#### Texto de lectura
La Liturgia de la Palabra de este domingo nos ofrece como modelos de
fe las figuras de dos viudas. Nos las presenta en paralelo: una en el
Primer Libro de los Reyes (17, 10-16), la otra en el Evangelio de San
Marcos (12, 41-44). Ambas mujeres son muy pobres, y precisamente en tal
condición demuestran una gran fe en Dios. La primera aparece en el ciclo
de los relatos sobre el profeta Elías, quien, durante un tiempo de
carestía, recibe del Señor la orden de ir a la zona de Sidón, por lo
tanto fuera de Israel, en territorio pagano. Allí encuentra a esta viuda
y le pide agua para beber y un poco de pan. La mujer objeta que sólo le
queda un puñado de harina y unas gotas de aceite, pero, puesto que el
profeta insiste y le promete que, si le escucha, no faltarán harina y
aceite, accede y se ve recompensada. A la segunda viuda, la del
Evangelio, la distingue Jesús en el templo de Jerusalén, precisamente
junto al tesoro, donde la gente depositaba las ofrendas. Jesús ve que
esta mujer pone dos moneditas en el tesoro; entonces llama a los
discípulos y explica que su óbolo es más grande que el de los ricos,
porque, mientras que estos dan de lo que les sobra, la viuda dio «todo
lo que tenía para vivir» (Mc 12, 44).
########
## Tarea 1
¿Concuerdan con el texto de lectura estas afirmaciones? Responde sí o no a cada una y cita las palabras exactas del texto que lo deciden. (a) Elías encuentra a la primera viuda dentro del territorio de Israel. (b) La viuda del Evangelio pone dos moneditas en el tesoro. (c) La primera viuda le dice al profeta que ya no le queda nada de harina.
## Tarea 2
¿Puedes volver a escribir las filas desde la línea que contiene "scientific name: Lerema accius" hasta el final de las filas, ambos extremos incluidos, cambiando "order" por "orden" y dejando todo lo demás igual?
El texto de lectura y las filas proceden de fuentes distintas.
#### Filas extraídas
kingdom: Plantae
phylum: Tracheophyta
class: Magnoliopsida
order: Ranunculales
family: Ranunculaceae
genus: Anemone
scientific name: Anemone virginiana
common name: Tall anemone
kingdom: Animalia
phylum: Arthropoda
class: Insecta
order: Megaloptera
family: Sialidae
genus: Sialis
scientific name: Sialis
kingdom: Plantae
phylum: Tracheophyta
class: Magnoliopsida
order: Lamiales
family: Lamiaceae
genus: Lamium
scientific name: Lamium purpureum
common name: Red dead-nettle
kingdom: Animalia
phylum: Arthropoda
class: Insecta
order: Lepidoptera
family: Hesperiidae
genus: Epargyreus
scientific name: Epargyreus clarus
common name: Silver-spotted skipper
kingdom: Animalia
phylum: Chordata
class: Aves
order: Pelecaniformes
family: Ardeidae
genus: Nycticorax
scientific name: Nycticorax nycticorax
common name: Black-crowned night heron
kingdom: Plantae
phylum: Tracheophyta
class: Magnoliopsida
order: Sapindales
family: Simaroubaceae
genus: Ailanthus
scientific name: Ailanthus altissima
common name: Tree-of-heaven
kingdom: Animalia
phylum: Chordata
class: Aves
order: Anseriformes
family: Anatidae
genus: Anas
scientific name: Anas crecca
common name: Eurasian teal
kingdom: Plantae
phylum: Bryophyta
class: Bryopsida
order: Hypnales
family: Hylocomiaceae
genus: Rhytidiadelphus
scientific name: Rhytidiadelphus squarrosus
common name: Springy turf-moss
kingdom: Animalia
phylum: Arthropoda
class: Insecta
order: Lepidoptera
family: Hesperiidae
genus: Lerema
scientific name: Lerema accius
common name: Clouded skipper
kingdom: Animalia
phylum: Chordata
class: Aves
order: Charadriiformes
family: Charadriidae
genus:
########
## Solución desarrollada 1
(a) No: «fuera de Israel, en territorio pagano».
(b) Sí: «esta mujer pone dos moneditas en el tesoro».
(c) No: «sólo le queda un puñado de harina y unas gotas de aceite».

## Solución desarrollada 2
scientific name: Lerema accius
common name: Clouded skipper
kingdom: Animalia
phylum: Chordata
class: Aves
orden: Charadriiformes
family: Charadriidae
genus:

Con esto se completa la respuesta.